The availability of mortgage finance to UK buyers in struggling eurozone countries has reduced significantly in recent months – with lending for holiday homes in Greece and Portugal hit the worst.
According to brokers, mortgages for second homes in Greece, the country at the centre of the eurozone debt crisis, is currently non-existent. Most international and local banks are no longer lending to non-residents as a result of the country’s deepening debt troubles, although it may be possible to secure finance direct from a Greek bank.
“Greece has been pretty much shut for business for a year now,” says Sean Adams of Savills Private Finance. “We’ve had some really attractive property deals recently – including someone who was buying a house for €2.5m and only wanted to borrow €500,000 – but we couldn’t even place those type of deals.”
While there are a couple of Cypriot banks that will lend on Greek property, Clare Nessling of Conti, the overseas mortgage specialist, says processing the mortgage can be very difficult and the number of cases that complete are “few and far between”.
In comparison, there are a number of banks that are still lending on Portuguese property. However, mortgage rates in Portugal have rocketed upwards this year – particularly on remortgage cases. “Remortgaging is becoming so difficult because rates are so high,” says Nessling.

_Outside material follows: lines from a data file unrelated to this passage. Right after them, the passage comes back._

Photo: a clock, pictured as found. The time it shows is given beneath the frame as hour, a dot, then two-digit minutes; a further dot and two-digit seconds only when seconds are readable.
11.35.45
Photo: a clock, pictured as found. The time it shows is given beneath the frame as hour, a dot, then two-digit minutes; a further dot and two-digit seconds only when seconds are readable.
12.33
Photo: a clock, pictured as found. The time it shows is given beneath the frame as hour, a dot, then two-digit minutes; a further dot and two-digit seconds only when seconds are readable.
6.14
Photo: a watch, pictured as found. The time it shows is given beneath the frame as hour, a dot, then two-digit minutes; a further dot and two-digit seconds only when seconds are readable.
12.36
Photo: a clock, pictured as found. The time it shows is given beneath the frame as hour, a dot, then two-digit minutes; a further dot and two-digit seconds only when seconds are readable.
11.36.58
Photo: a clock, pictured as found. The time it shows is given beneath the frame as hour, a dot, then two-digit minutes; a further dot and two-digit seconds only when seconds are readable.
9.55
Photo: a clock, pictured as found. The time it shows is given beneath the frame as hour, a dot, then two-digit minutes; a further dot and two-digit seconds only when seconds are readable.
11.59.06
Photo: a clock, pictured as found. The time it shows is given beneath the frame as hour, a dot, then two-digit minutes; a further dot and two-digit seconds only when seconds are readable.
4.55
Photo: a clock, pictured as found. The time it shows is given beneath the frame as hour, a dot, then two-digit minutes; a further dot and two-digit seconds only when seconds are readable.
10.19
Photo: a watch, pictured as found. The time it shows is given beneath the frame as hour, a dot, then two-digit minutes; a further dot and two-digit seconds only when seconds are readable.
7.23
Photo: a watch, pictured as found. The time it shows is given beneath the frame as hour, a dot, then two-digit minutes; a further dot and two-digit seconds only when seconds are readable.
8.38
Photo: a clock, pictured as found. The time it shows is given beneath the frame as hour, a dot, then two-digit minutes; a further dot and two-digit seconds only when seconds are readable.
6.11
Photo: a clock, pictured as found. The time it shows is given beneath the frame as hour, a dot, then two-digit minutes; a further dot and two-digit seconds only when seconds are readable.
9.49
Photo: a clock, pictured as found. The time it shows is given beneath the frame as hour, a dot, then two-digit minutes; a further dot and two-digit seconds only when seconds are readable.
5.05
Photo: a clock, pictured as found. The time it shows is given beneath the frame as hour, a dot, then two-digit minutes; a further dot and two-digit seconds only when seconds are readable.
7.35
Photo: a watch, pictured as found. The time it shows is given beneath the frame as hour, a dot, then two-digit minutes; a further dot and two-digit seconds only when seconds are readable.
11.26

Borrowers who are currently looking to remortgage holiday homes in Portugal are seeing their rates increase from around 3 per cent to as much as 7 per cent.
“In the riskier markets, rates are going up and the terms available are becoming stricter,” says Simon Smallwood of International Private Finance.
But, in spite of the high rates and the country’s continuing debt problems, demand for property in Portugal is still high. According to Adams, he has had more Portuguese mortgage applications on his desk in the last two months than in the last two years put together.
For Portuguese property purchases, the best rate currently available is through Caixa Geral de Depósitos at 5.56 per cent – the six month euribor rate (the rate at which banks lend to each other) plus 3.75 percentage points. This is available up to 80 per cent loan-to-value and comes with a fee of €750. For loans of more than €1m, borrowers can secure a variable rate of 5.1 per cent through a private bank. This is available up to 60 per cent loan-to-value and has a 1 per cent arrangement fee.
Smallwood believes the Portuguese market will recover in the near future. He points out that it does not have the same oversupply issues that the Spanish market has suffered, and it has consistently been a popular second-home market for the past 30 years.
Lending for mortgages in Spain has remained stable, according to mortgage brokers, with rates only increasing in line with the euribor rate.
Mortgages are available from as little as 3.6 per cent at up to 70 per cent of a property’s value. Even so, brokers say they are not seeing huge demand for Spanish mortgages. “People are being much more cautious,” explains Nessling. “There are bargains to be had out there but you’ve got to be in a position to take a bit of risk.”
While there are concerns that the eurozone debt crisis is spreading to Italy, mortgage rates there have remained largely unchanged. However, mortgage options for UK buyers applying via brokers are largely limited to one provider: BNP Paribas.
The lender has a rate of 3.7 per cent – three month euribor plus 2.1 percentage points – available up to 80 per cent loan-to-value, with a 1 per cent fee.
For Britons seeking a French mortgage, though, there are more finance options and lower rates than in the countries most affected by the eurozone crisis.
While some banks had previously tightened their lending criteria due to concerns about exposure to the Greek debt crisis, this is no longer the case.
“Competition for good clients looking to purchase second homes is increasing, with lenders improving products, terms and rates,” says Smallwood. He says this is in marked contrast to to the negative changes to lending criteria being made earlier in the summer.
Mortgage rates are available from as low as 2.7 per cent – three month euribor plus 1.1 percentage points – for up to 60 per cent of a property’s value and with a 1 per cent fee. A ten-year fixed-rate mortgage will cost 4.1 per cent from Credit Foncier, available up to 80 per cent loan-to-value and a 1 per cent fee.
Smallwood says that borrowers with holiday homes in struggling eurozone countries should remember there are significant regional differences in the availability of lending. He points out that it is much easier to get mortgage finance in popular areas where there is a limited supply of property – such as the Balearics in Spain, Tuscany in Italy and the Golden Triangle in the Portuguese Algarve.
“Financing for the purchase of a second home is easier but it’s harder to raise capital against unencumbered property, refinance or raise finance for investment purposes,” Smallwood adds.